PYRAZOLE ANALOGUES: SYNTHESIS AND ANTIMICROBIAL ACTIVITY SCREENING

Abstract

The novel series of 1,5-disubstituted pyrazole derivatives, particularly the aryl 5-(3-trifluoromethylphenyl)-1-(substituted phenyl)-1H-pyrazole-3-carboxylic acids, were synthesized through a systematic and efficient synthetic route. The structural identity and purity of all compounds were confirmed using a combination of spectroscopic techniques, including IR, ¹H NMR, ¹³C NMR, and mass spectrometry, ensuring reliable characterization of the newly prepared molecules.

Biological screening was carried out to explore the antimicrobial potential of these derivatives. The antibacterial activity was tested against both Gram-positive and Gram-negative pathogens such as Staphylococcus aureus, Escherichia coli, Bacillus subtilis, Pseudomonas aeruginosa, Streptococcus pyogenes, Klebsiella terrigena, and Klebsiella pneumoniae. In addition, the antifungal efficacy was evaluated against clinically relevant fungal strains including Trichoderma viride, Aspergillus flavus, Aspergillus brasiliensis, and Candida albicans, using minimum inhibitory concentration (MIC) methods to determine their potency.

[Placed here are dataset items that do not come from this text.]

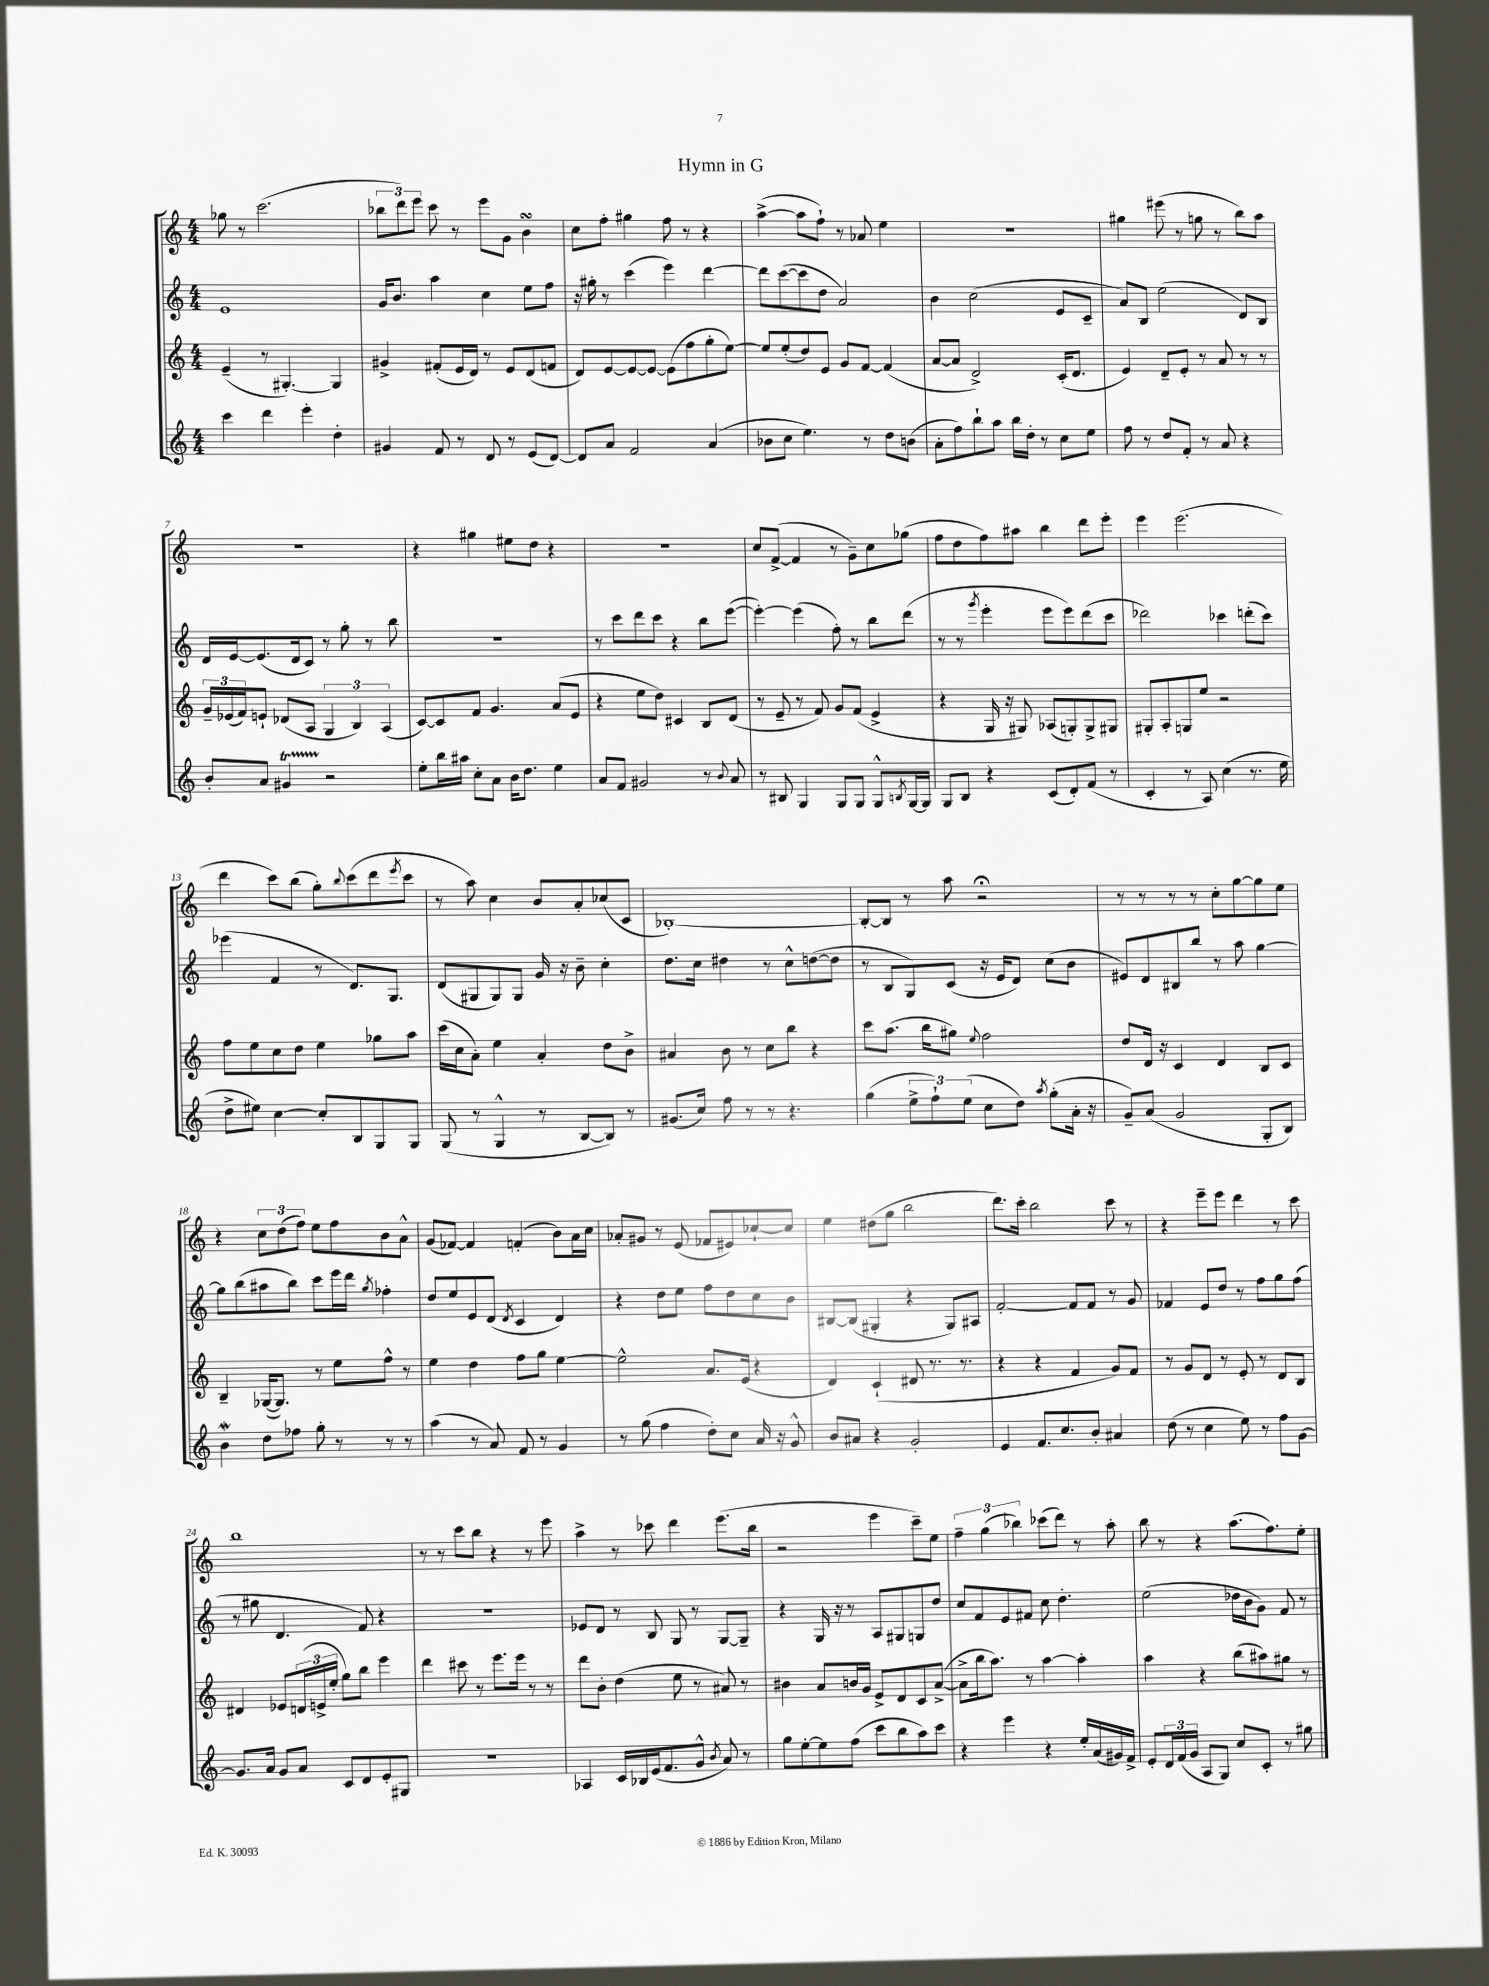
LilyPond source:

\header { title = "Hymn in G" }
<<
\new StaffGroup <<
\new Staff = "s0" {
    \clef treble \key c \major \numericTimeSignature \time 4/4
    ges''8 r8 c'''2.( |
    \tuplet 3/2 { bes''8 d'''8) e'''8 } c'''8 r8 e'''8 g'8 b'4\turn |
    c''8 f''8-. gis''4 f''8 r8 r4 |
    a''4~->( a''8 f''8-!) r8 aes'8 e''4 |
    R1 |
    gis''4 eis'''8( r8 g''8 r8 b''8) a''8 |
    R1 |
    r4 gis''4 eis''8 d''8 r4 |
    R1 |
    c''8 f'8~->( f'4 r8 g'8--) c''8 ges''8( |
    f''8 d''8 f''8) ais''8 b''4 d'''8 e'''8-. |
    e'''4 e'''2.( |
    d'''4 c'''8) b''8( g''8-.) \appoggiatura { b''8 } c'''8( d'''8 \acciaccatura { e'''8 } c'''8 |
    r8 a''8) c''4 b'8 a'8-. ces''8( c'8 |
    bes1~-.) |
    bes8~-. bes8 r8 a''8 r2\fermata |
    r8 r8 r8 r8 c''8-. g''8~ g''8 e''8 |
    r4 \tuplet 3/2 { c''8 d''8( f''8) } e''8 f''8 b'8 a'8-^ |
    g'8( fes'8~) fes'4 f'4-.( b'8) a'16 c''16 |
    aes'8-. gis'8 r8 e'8( fes'8 eis'8) ces''8~-! ces''8 |
    e''4 dis''8( g''8 b''2 |
    d'''8.) c'''16-. b''2 c'''8 r8 |
    r4 e'''8-- e'''8 d'''4 r8 c'''8 |
    b''1 |
    r8 r8 c'''8 b''8 r4 r8 e'''8 |
    a''4-> r8 ces'''8 d'''4 e'''8.( b''16 |
    r2 e'''4 c'''8--) e''8 |
    \tuplet 3/2 { f''4-- g''4( bes''4) } ces'''8( d'''8) r8 a''8-. |
    b''8 r8 r4 a''8.( f''8.) e''8-. \bar "|." |
}
\new Staff = "s1" {
    \clef treble \key c \major \numericTimeSignature \time 4/4
    e'1 |
    g'16 b'8. a''4 c''4 e''8 f''8 |
    r16 gis''16-. r8 c'''4( e'''4) d'''4~ |
    d'''8 c'''8~( c'''8 d''8 a'2) |
    b'4 c''2( e'8 c'8-- |
    a'8) b8 e''2( d'8) b8 |
    d'16 e'16~ e'8.( d'16 c'8) r8 g''8-. r8 b''8 |
    r1 |
    r8 c'''8 d'''8 c'''8 r4 b''8 e'''8~( |
    e'''4~-.) e'''4( f''8-.) r8 b''8 d'''8( |
    r8 r8 \acciaccatura { g'''8 } e'''4-. e'''8 e'''8) d'''8( c'''8 |
    des'''2) ces'''4 d'''8-.( ces'''8) |
    ees'''4( f'4 r8 d'8.) g8. |
    d'8( gis8 gis8) gis8 g'16 r16 b'8-- c''4-. |
    d''8. c''16 dis''4 r8 c''8-^ d''8~( d''8 |
    r8 b8 g8) c'8( r16 e'16 d'8) c''8( b'8 |
    eis'8) d'8 bis8 b''8 r8 a''8 g''4~ |
    g''8 b''8( ais''8 b''8) c'''8 e'''16 d'''16 \acciaccatura { g''8 } fes''4-. |
    d''8 e''8 e'8 d'8( \acciaccatura { d'8 } c'4 d'4) |
    r4 d''8 e''8 f''8 d''8 c''8 b'8 |
    bis8~ bis8( gis4-. r4 gis8) ais8 |
    f'2~-. f'8 f'8 r8 g'8 |
    fes'4 e'8 d''8 r8 f''8 g''8 f''8( |
    r8 gis''8 d'4. f'8) r4 |
    R1 |
    ees'8 d'8 r8 b8 g8 r8 g8~ g8-- |
    r4 g16 r16 r8 a8 gis8 g8 d''8 |
    c''8 f'8 e'8 fis'8 c''8 d''4.-. |
    e''2( des''16 b'16 g'8) f'8 r8 \bar "|." |
}
\new Staff = "s2" {
    \clef treble \key c \major \numericTimeSignature \time 4/4
    e'4--( r8 gis4.~-.) gis4 |
    gis'4-> fis'8-.( e'16 d'16) r8 e'8 d'8( f'8 |
    d'8) e'8~ e'8~ e'8~ e'8( f''8 g''8-. e''8~) |
    e''8 e''8-.( d''8) e'8 g'8 f'8~ f'4( |
    a'8~ a'8 d'2->) c'16-.( d'8. |
    e'4) d'8-- e'8-. r8 a'8 r8 r8 |
    \tuplet 3/2 { g'16-- ees'16( f'16) } e'8-! des'8( a8 \tuplet 3/2 { g4 b4) a4( } |
    c'8~) c'8 f'8 g'4. a'8( e'8 |
    r4 e''8 d''8) cis'4 b8 d'8( |
    r8 e'8-- r8 f'8) g'8 f'8( e'4-> |
    r4 g16 r16 gis8) aes8( g8-.) g8-> gis8 |
    gis8-. a8-. g8 e''8 r2 |
    f''8 e''8 c''8 d''8 e''4 ges''8 a''8 |
    c'''16( c''16 a'8-.) e''4 a'4-. d''8 b'8-> |
    ais'4 b'8 r8 c''8 b''8 r4 |
    c'''8 a''8.( b''16 gis''8) \appoggiatura { e''8 } f''2 |
    d''8 d'16 r16 c'4 d'4 b8 c'8 |
    b4-- ges16~( ges8.) r8 e''8 f''8-^ r8 |
    e''4 d''4 f''8 g''8 e''4~ |
    e''2-^ a'8. e'16( r4 |
    d'4) c'4-!( dis'8 r8. r8. |
    r4 r4 f'4 g'8) f'8 |
    r8 g'8 d'8 r8 e'8-. r8 d'8 b8 |
    dis'4 ees'8 \tuplet 3/2 { d'16( e'16-> e''16-. } g''8) b''8 e'''4 |
    d'''4 cis'''8 r8 e'''8. e'''16 r8 r8 |
    d'''8 b'8-. d''4( e''8 r8 ais'8) r8 |
    bis'4 a'8 b'16 g'16 e'8-> d'8 c'8 a'8~->( |
    a'8-> b''16 a''8.) r8 a''4~ a''4-. |
    a''4 r4 b''8( ais''8) gis''8 r8 \bar "|." |
}
\new Staff = "s3" {
    \clef treble \key c \major \numericTimeSignature \time 4/4
    c'''4 d'''4 e'''4-. d''4-. |
    gis'4 f'8 r8 d'8 r8 e'8( d'8~) |
    d'8 a'8 f'2 a'4( |
    bes'8 c''8 e''4.) r8 d''8 b'8( |
    a'8-. f''8) b''8-! a''8 b''16 d''16-. r8 c''8 e''8 |
    f''8 r8 d''8 f'8-. r8 a'8 r4 |
    b'8-. a'8 gis'4\startTrillSpan r2\stopTrillSpan |
    e''8-. b''16 ais''16 c''8-. a'8 b'16 d''8. e''4 |
    a'8 f'8 gis'2 r8 \appoggiatura { b'8 } a'8 |
    r8 bis8 g4 g8 g8 g8-^ \acciaccatura { b8 } g16~ g16 |
    g8 b8 r4 c'8( d'8-.) f'8( r8 |
    c'4-. r8 a8) c''4( r8. e''16 |
    d''8-> eis''8) c''4~ c''8-. b8 g8 g8 |
    g8( r8 g4-^ r8 b8~ b8) r8 |
    gis'8.( c''16) f''8 r8 r8 r4. |
    g''4( \tuplet 3/2 { e''8-> f''8-!) e''8( } c''8 d''8) \acciaccatura { a''8 } g''8-.( a'16-. r16 |
    g'8--) a'8( g'2 g8-. b8) |
    b'4\mordent d''8 fes''8 g''8-. r8 r8 r8 |
    a''4( r8 a'8) f'8 r8 g'4 |
    r8 g''8( f''4 d''8-.) c''8 a'16 r16 g'8-^ |
    b'8 ais'8 r4 g'2-. |
    e'4 f'8. c''8. b'8-. ais'4 |
    d''8( r8 c''4 e''8) r8 f''8 g'8~ |
    g'8. a'16 g'8 a'8 c'8 d'8 e'8-. gis8 |
    R1 |
    aes4 c'16 bes16 e'16( f'8. g'8-^ \acciaccatura { b'8 } a'8) r8 |
    g''8 e''8~-. e''8 f''8( c'''8 b''8 a''8) c'''8 |
    r4 e'''4 r4 e''16-. a'16( gis'16) f'16-> |
    e'8-. \tuplet 3/2 { d'16 f'16( g'16 } a8 g8) c''8 c'8-. r8 gis''8 \bar "|." |
}
>>
>>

The results revealed that most of the synthesized compounds showed noteworthy antimicrobial activity, with several derivatives exhibiting strong inhibitory effects against both bacterial and fungal organisms. The presence of the trifluoromethyl group and substituted phenyl moieties appears to contribute significantly to the observed biological activity, suggesting that further structural optimization may lead to even more potent analogues. Overall, these findings highlight the potential of the synthesized Pyrazole derivatives as promising candidates for future antimicrobial drug development.